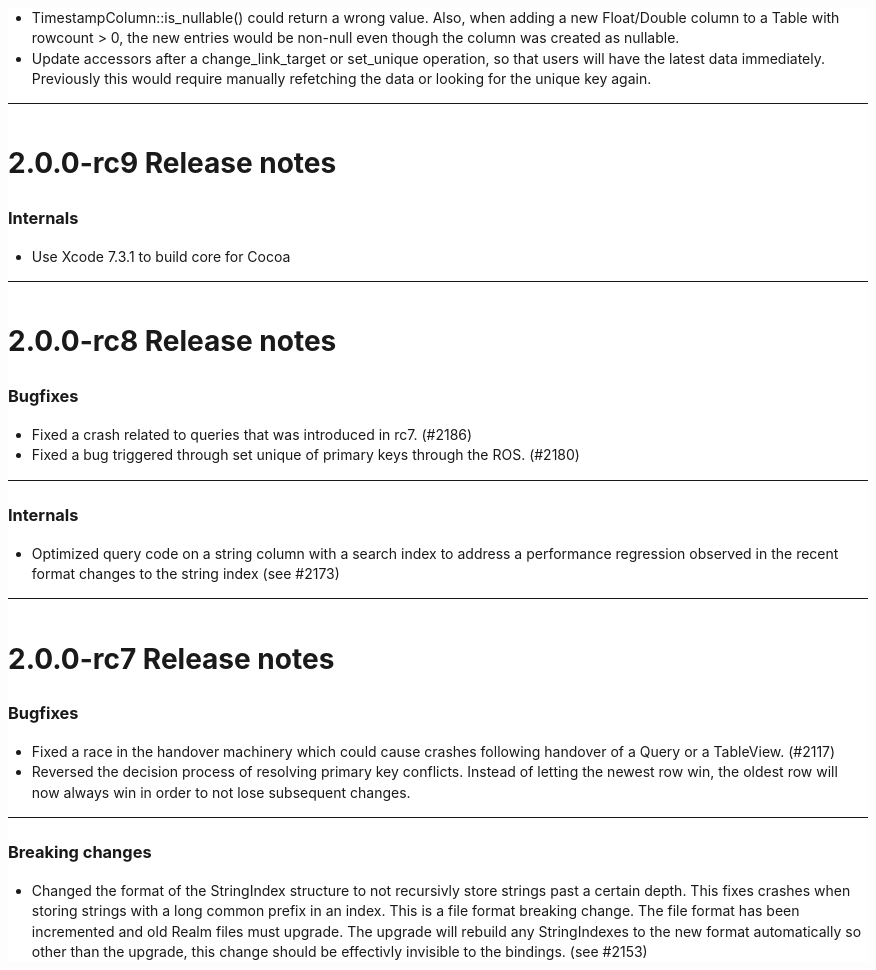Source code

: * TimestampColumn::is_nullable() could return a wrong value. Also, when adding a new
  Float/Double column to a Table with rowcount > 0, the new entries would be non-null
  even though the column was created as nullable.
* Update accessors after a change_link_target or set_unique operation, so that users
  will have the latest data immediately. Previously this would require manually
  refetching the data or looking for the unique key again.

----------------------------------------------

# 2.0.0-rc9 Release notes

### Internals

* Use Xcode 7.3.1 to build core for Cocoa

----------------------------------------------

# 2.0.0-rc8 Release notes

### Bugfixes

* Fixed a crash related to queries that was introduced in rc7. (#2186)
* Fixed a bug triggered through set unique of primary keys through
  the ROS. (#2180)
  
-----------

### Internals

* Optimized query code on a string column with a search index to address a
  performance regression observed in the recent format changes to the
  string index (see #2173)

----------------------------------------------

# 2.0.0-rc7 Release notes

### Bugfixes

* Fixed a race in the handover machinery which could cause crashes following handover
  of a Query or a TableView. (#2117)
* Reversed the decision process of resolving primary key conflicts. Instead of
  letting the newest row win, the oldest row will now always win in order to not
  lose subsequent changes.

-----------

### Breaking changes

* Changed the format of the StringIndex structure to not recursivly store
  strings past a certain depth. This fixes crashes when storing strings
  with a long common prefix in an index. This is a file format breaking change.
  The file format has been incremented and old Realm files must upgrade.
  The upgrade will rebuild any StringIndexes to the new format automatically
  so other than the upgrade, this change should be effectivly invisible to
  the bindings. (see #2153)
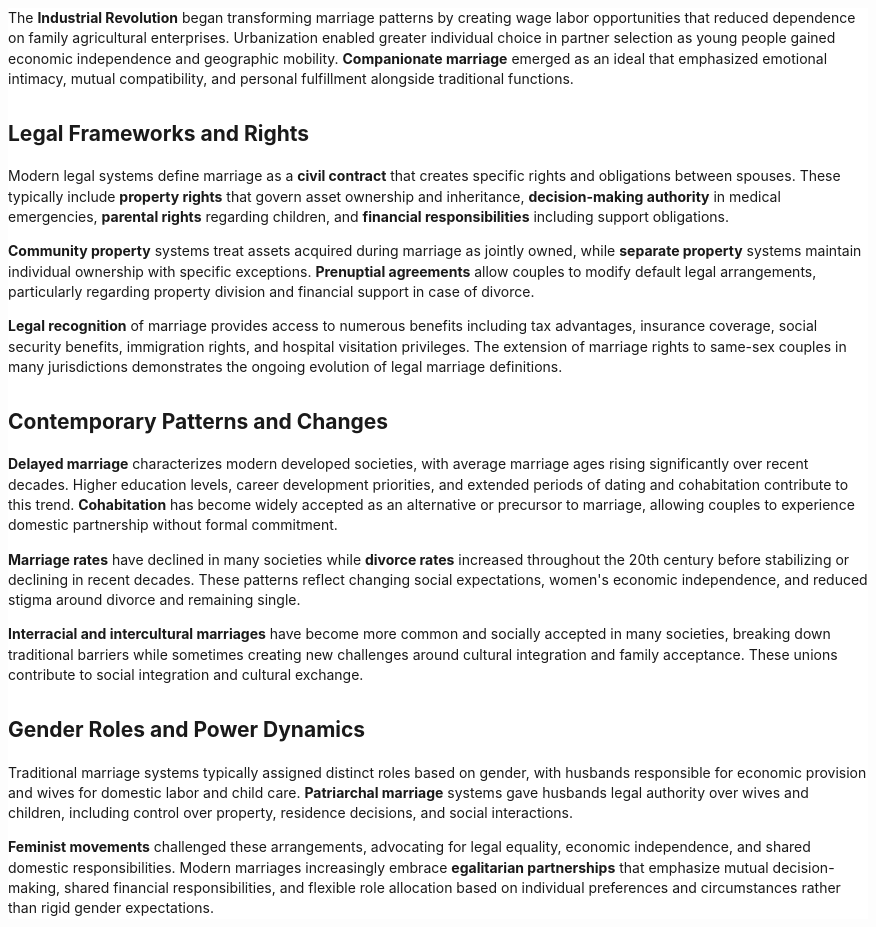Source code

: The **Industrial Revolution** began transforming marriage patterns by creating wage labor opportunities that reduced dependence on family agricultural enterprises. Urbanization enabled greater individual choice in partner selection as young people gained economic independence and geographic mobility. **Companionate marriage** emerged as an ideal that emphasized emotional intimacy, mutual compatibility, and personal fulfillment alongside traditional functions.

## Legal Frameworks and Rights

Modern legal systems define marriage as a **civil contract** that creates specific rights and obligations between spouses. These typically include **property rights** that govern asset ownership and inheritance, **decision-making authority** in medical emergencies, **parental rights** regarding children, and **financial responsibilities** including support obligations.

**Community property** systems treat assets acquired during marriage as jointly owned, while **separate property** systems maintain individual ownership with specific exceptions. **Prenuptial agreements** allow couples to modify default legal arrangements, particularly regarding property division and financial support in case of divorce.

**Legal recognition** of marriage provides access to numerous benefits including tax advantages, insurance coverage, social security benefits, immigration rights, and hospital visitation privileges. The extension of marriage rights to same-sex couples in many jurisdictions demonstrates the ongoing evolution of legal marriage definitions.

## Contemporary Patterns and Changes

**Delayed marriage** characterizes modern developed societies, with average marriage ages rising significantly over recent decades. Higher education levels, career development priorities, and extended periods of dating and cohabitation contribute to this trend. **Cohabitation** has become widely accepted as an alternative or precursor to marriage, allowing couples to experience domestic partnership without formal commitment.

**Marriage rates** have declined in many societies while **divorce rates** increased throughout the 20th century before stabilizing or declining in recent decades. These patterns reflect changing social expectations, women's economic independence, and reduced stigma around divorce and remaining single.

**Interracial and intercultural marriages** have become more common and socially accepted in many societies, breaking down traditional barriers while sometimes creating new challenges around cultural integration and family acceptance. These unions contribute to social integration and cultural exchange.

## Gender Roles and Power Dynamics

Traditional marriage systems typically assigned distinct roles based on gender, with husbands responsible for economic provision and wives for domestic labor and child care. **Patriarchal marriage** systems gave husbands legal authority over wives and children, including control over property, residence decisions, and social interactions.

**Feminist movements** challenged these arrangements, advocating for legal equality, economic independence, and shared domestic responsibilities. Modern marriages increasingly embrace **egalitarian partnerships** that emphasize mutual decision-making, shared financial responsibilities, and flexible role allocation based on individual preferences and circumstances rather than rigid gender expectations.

————————

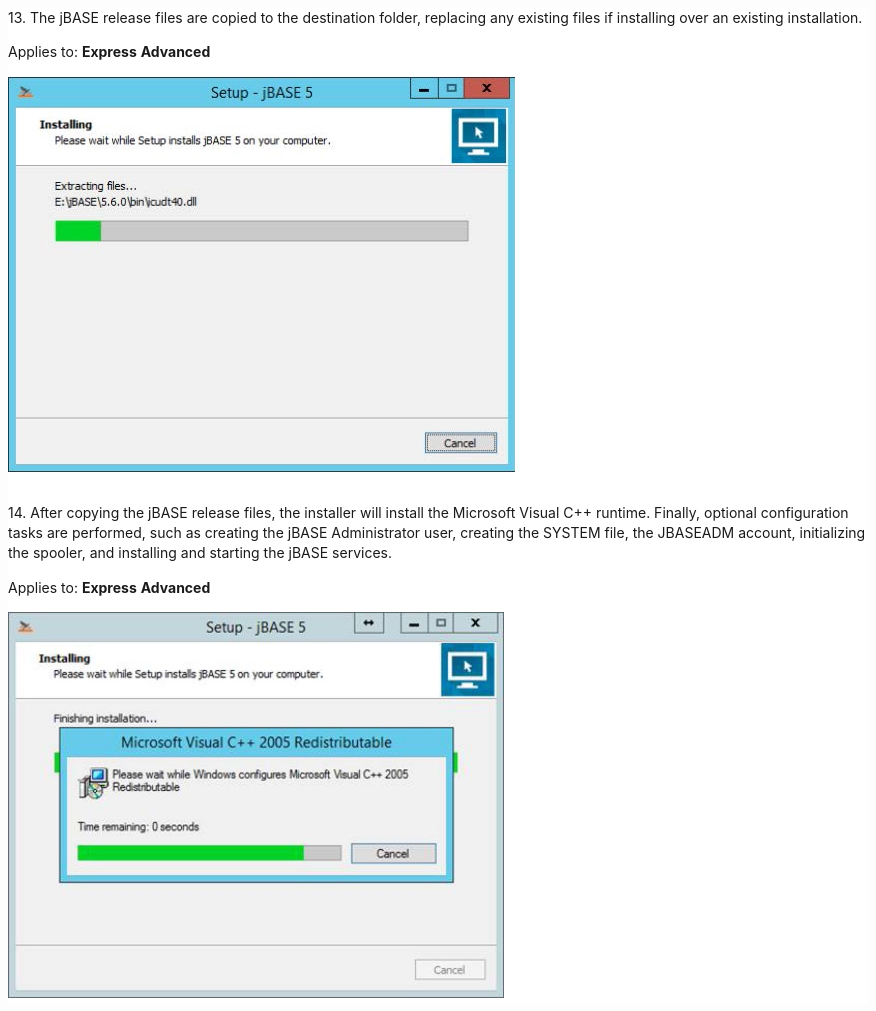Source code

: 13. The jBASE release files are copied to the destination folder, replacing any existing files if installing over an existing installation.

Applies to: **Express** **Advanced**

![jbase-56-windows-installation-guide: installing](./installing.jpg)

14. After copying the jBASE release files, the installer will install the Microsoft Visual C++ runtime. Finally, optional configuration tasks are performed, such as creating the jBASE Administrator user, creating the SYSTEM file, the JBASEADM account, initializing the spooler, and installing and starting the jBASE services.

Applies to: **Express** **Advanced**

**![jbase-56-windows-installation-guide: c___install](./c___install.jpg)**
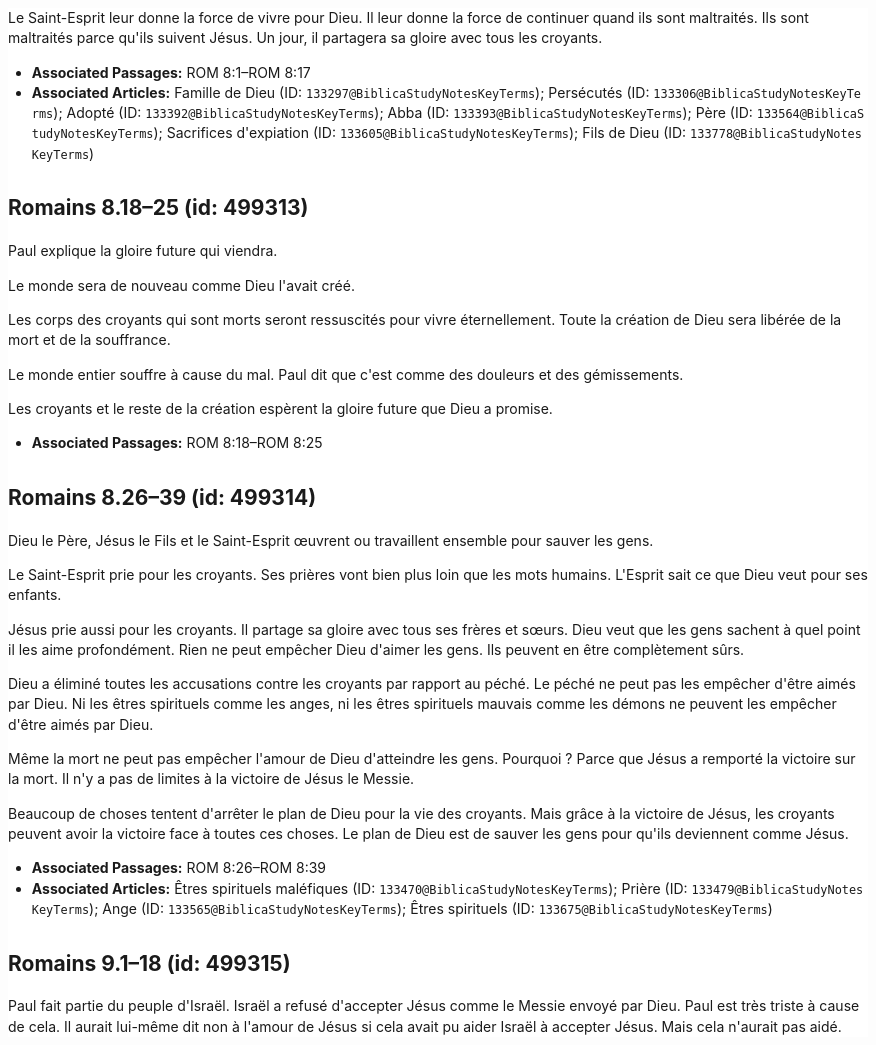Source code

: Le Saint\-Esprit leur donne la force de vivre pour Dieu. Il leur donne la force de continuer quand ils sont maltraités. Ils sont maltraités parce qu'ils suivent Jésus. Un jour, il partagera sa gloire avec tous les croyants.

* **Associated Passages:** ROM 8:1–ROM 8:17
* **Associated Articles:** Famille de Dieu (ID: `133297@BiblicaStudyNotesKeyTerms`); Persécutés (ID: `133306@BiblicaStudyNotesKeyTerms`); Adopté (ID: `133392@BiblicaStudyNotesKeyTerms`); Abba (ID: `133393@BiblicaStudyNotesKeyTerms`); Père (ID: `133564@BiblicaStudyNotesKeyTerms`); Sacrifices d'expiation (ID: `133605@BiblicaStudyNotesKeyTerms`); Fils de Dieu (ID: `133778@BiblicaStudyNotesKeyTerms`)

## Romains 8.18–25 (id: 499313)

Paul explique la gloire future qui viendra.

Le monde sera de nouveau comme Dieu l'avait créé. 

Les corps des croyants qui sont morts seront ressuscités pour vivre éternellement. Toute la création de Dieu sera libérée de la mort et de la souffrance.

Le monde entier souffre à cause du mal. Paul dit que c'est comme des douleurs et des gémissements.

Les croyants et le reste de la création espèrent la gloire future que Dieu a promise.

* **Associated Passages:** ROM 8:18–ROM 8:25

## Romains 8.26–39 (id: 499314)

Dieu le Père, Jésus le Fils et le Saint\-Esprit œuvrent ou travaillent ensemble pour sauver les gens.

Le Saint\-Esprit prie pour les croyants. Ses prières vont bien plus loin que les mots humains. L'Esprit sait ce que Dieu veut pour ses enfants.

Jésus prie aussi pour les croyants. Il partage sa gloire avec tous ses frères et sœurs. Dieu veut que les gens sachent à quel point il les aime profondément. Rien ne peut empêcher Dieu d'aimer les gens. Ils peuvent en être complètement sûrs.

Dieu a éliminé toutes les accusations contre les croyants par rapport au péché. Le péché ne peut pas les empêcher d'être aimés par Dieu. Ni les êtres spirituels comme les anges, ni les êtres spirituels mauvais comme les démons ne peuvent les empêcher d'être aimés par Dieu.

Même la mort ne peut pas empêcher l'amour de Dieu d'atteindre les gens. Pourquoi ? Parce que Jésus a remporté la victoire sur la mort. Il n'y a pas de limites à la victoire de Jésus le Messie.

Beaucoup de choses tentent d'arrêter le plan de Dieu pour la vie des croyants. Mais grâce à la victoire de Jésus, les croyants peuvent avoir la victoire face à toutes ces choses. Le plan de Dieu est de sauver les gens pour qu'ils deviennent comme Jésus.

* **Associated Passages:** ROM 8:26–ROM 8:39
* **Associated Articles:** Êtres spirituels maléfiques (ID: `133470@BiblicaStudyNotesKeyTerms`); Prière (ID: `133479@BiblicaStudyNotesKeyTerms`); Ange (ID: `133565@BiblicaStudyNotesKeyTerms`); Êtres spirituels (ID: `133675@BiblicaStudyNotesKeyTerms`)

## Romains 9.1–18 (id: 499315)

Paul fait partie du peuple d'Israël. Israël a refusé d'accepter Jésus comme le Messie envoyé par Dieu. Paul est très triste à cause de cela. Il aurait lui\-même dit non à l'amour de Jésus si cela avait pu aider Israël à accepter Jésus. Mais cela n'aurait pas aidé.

————————

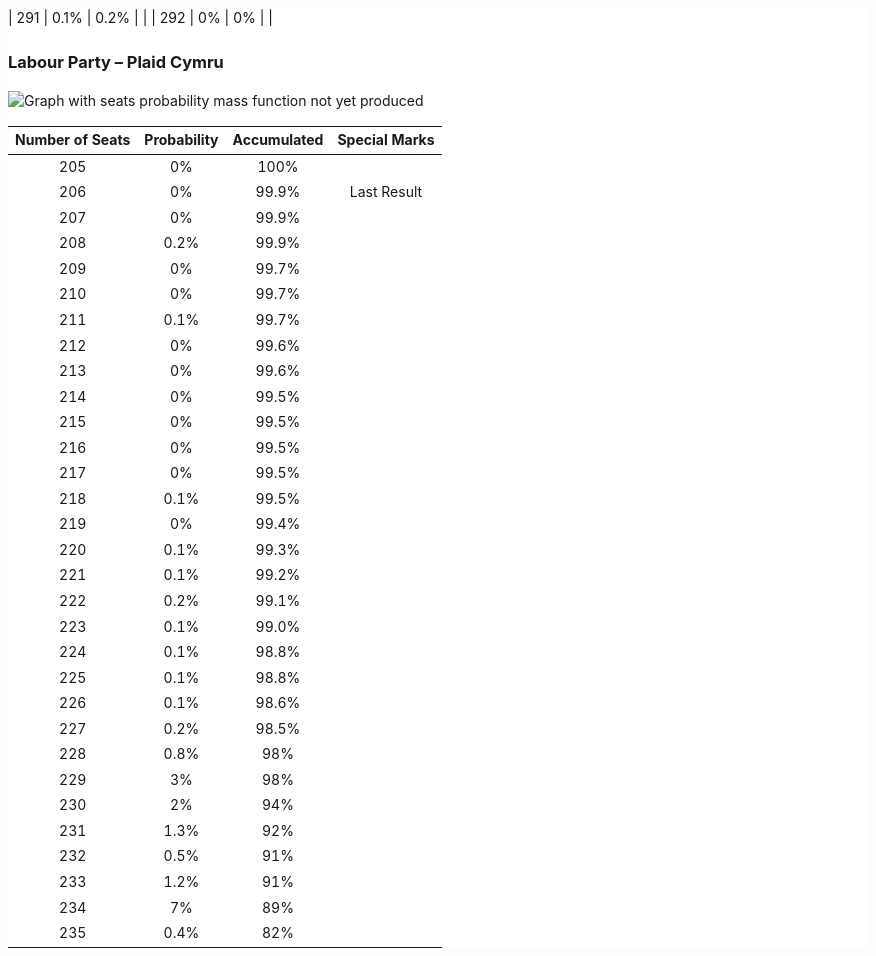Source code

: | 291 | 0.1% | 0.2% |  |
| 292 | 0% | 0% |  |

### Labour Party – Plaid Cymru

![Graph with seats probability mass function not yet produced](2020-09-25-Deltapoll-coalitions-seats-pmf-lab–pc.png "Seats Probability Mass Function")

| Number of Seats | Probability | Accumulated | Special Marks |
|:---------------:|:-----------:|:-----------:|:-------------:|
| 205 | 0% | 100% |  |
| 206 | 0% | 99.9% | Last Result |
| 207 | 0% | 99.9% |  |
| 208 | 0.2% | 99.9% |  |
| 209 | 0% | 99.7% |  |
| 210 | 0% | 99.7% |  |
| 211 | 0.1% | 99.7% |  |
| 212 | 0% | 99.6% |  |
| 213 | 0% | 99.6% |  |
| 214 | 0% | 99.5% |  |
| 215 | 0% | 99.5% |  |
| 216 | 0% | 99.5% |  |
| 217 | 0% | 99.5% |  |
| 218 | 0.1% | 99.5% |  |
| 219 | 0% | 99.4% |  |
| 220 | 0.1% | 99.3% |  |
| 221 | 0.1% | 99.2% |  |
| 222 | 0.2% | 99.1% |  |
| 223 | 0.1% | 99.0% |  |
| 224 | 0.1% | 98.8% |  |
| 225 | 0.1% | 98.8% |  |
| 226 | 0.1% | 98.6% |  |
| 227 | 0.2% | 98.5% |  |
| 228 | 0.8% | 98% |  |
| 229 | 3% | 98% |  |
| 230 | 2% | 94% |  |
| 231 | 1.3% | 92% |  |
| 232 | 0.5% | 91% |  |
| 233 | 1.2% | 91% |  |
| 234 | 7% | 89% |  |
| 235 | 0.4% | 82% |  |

————————

The range runs from the line with "alongside traditional functions." up to and including the line with "Modern legal systems" in the listing above; please write out exactly those lines and nothing more.

## Output for this exercise
: The **Industrial Revolution** began transforming marriage patterns by creating wage labor opportunities that reduced dependence on family agricultural enterprises. Urbanization enabled greater individual choice in partner selection as young people gained economic independence and geographic mobility. **Companionate marriage** emerged as an ideal that emphasized emotional intimacy, mutual compatibility, and personal fulfillment alongside traditional functions.

## Legal Frameworks and Rights

Modern legal systems define marriage as a **civil contract** that creates specific rights and obligations between spouses. These typically include **property rights** that govern asset ownership and inheritance, **decision-making authority** in medical emergencies, **parental rights** regarding children, and **financial responsibilities** including support obligations.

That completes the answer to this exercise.